W przyszły weekend rozpoczną się rozgrywki wiosenne w IV lidze. Kadrowo mocniejsi do zmagań mają przystąpić piłkarze Czarnych-Górala.

goral zywiec W ostatnim czasie dużo mówi się o kontuzjach w żywieckich szeregach. Wiosną zespół Czarnych-Górala będzie musiał radzić sobie bez najlepszego strzelca Grzegorza Szymońskiego, który zmaga się z urazem kości piszczelowej. Niezbędna w przypadku snajpera jest operacja. Rundę wiosenną „z głowy” ma także Marcin Osmałek. Pomocnik jest już po zabiegu więzadeł krzyżowych i łąkotki.

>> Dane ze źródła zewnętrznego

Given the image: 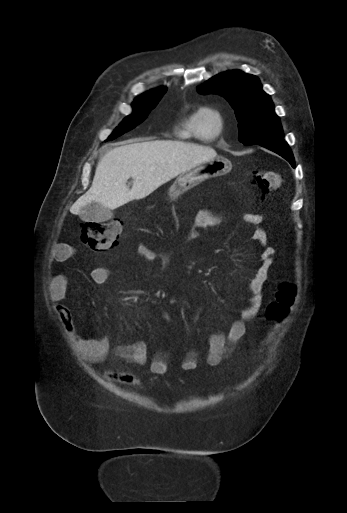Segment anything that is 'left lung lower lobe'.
<instances>
[{
  "label": "left lung lower lobe",
  "instance_id": "obj_1",
  "mask_svg": "<svg viewBox=\"0 0 347 513\" xmlns=\"http://www.w3.org/2000/svg\"><path fill=\"white\" fill-rule=\"evenodd\" d=\"M259 145L281 155L283 158H285L287 161L290 162L292 167H295L293 154H292L287 142H285L284 140L267 142V143H262Z\"/></svg>",
  "mask_w": 347,
  "mask_h": 513
}]
</instances>
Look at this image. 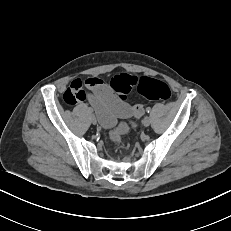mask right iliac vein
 <instances>
[{"mask_svg": "<svg viewBox=\"0 0 231 231\" xmlns=\"http://www.w3.org/2000/svg\"><path fill=\"white\" fill-rule=\"evenodd\" d=\"M90 120H91V123L93 125H95L97 123V119H96V117L94 115H91Z\"/></svg>", "mask_w": 231, "mask_h": 231, "instance_id": "obj_1", "label": "right iliac vein"}]
</instances>
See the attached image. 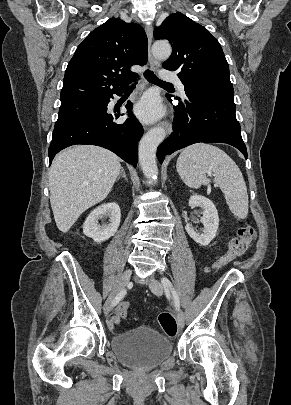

Iskierka nadziei pojawiła się za to w kontekście Artura Michulca, któremu przez kilka miesięcy dokuczała kontuzja śródstopia. Zawodnik wrócił do zajęć z zespołem, ale w związku z tym, iż przygotowania zimowe stracił niemal w całości, upływ czasu jest niezbędny, by doszedł do IV-ligowej formy. Jeśli dodamy do tego absencję lidera linii pomocy Piotra Motyki, który przeniósł się do GKS-u Radziechowy-Wieprz, to widać wyraźnie w jak niełatwym położeniu znaleźli się żywczanie.

Świadomość sytuacji „podbramkowej” ma szkoleniowiec Maciej Mrowiec. – Dysponujemy niezbyt liczną kadrą, w dodatku straciliśmy czterech bardzo ważnych zawodników dla tej drużyny. Przed nami ciężka runda i walka o utrzymanie – mówi trener Czarnych-Górala, których możliwości zweryfikował nie tak dawno boleśnie III-ligowy Grunwald. Żywczanie polegli 0:6.

Włodarze klubu czynią natomiast starania, by kadrę wzmocnić lub co najmniej uzupełnić. – Prowadzimy rozmowy dotyczące głównie zawodników ofensywnych. Będą to transfery z gatunku „last minute”, dlatego też za wcześnie na konkretne nazwiska – dowiadujemy się w klubie z Żywca.